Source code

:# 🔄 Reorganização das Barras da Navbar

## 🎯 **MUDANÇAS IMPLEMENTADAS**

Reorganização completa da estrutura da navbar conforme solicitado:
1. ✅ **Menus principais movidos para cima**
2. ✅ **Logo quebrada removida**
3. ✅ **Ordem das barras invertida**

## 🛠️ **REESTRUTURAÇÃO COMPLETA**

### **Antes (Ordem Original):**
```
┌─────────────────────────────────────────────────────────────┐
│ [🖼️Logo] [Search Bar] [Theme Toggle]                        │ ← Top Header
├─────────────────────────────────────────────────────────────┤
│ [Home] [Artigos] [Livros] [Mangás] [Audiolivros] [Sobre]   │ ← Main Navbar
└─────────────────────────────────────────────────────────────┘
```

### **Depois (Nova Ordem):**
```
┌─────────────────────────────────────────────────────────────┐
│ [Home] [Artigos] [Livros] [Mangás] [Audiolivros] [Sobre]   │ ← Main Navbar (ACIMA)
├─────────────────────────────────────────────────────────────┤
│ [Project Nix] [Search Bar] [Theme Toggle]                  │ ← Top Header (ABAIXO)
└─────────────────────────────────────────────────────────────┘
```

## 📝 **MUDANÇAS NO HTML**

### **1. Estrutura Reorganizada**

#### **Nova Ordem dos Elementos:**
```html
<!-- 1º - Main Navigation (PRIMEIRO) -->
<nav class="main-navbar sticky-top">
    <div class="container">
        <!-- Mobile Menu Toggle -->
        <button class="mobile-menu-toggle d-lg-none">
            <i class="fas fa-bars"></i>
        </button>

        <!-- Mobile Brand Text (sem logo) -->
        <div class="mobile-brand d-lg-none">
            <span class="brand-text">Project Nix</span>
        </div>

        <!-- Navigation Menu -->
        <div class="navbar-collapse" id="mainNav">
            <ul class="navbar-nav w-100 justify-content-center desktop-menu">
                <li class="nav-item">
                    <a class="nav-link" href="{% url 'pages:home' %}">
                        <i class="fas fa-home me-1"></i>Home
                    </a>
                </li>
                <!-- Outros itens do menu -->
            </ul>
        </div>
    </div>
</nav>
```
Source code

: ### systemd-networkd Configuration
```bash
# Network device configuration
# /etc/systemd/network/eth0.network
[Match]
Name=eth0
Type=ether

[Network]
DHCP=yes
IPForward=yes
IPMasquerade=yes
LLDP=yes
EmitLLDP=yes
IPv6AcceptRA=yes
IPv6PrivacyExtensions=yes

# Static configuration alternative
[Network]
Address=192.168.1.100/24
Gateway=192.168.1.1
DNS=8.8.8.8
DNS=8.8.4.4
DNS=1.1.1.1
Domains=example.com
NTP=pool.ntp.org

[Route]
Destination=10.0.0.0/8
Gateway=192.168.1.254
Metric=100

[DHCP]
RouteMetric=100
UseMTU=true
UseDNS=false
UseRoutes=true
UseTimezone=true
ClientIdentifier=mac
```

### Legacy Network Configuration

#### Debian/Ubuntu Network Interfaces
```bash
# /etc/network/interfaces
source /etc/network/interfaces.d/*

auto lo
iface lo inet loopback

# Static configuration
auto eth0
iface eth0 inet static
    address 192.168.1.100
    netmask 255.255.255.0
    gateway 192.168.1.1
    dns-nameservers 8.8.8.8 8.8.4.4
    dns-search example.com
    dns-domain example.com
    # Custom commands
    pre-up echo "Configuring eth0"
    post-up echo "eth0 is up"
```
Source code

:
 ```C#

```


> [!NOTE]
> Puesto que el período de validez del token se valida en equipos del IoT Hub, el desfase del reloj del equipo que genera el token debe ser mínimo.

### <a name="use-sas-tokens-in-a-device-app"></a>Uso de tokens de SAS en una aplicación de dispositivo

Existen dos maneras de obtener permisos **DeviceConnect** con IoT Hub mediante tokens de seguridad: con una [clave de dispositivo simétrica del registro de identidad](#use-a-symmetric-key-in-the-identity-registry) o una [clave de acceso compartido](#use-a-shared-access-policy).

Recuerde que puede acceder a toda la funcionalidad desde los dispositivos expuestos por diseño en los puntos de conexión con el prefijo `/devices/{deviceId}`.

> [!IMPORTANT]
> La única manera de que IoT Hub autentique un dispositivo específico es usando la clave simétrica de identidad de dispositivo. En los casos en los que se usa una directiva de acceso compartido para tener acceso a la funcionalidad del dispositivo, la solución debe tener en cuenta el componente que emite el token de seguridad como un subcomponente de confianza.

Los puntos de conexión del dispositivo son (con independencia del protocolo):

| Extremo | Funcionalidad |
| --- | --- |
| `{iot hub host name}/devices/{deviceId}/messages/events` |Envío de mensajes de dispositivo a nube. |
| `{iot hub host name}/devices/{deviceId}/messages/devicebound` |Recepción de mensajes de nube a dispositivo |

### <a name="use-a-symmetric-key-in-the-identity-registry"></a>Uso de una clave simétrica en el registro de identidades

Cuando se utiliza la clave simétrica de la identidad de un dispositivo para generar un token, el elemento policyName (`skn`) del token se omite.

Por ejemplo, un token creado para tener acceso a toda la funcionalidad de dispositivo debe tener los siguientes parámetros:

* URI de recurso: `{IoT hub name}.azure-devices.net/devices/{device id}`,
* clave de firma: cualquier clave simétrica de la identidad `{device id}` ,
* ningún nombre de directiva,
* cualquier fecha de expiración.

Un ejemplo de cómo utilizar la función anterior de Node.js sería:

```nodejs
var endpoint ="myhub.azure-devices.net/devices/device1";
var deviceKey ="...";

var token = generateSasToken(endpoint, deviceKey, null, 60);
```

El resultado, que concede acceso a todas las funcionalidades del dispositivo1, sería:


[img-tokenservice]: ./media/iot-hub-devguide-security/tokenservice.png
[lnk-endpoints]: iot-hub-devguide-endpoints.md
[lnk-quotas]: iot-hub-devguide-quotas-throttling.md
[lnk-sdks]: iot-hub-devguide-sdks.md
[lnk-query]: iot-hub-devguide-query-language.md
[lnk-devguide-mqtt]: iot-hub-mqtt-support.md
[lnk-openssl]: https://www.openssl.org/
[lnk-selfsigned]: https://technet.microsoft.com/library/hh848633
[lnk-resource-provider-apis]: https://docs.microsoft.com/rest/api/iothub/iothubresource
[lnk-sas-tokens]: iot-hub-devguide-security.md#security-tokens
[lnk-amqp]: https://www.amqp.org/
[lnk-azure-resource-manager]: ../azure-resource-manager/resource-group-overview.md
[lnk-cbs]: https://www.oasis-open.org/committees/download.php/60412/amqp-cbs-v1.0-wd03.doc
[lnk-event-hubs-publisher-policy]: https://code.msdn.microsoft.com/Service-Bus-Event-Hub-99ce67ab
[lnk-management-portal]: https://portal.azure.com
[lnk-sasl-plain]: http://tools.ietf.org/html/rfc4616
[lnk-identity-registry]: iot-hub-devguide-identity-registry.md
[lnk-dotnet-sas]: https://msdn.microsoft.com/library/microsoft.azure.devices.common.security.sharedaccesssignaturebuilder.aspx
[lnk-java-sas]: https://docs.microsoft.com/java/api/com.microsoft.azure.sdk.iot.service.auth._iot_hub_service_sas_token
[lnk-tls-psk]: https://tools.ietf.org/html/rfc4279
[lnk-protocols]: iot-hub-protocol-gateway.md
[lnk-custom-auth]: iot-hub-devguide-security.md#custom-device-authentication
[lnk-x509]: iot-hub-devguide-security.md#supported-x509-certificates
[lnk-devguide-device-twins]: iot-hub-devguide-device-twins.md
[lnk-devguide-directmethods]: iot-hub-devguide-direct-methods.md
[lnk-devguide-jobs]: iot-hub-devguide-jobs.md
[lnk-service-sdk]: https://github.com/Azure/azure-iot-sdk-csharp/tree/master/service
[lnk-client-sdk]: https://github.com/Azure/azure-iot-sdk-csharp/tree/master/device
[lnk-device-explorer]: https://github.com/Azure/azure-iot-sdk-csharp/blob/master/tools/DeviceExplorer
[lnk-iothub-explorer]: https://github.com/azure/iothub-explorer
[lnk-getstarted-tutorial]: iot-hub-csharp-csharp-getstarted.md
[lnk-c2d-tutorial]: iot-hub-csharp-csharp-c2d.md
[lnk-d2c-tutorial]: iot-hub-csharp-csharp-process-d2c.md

- - -

### PROBLEM TO WORK ON
When a line of the entries contains the word "master", it counts toward the total; reply with that total alone.

### EXPECTED ANSWER
3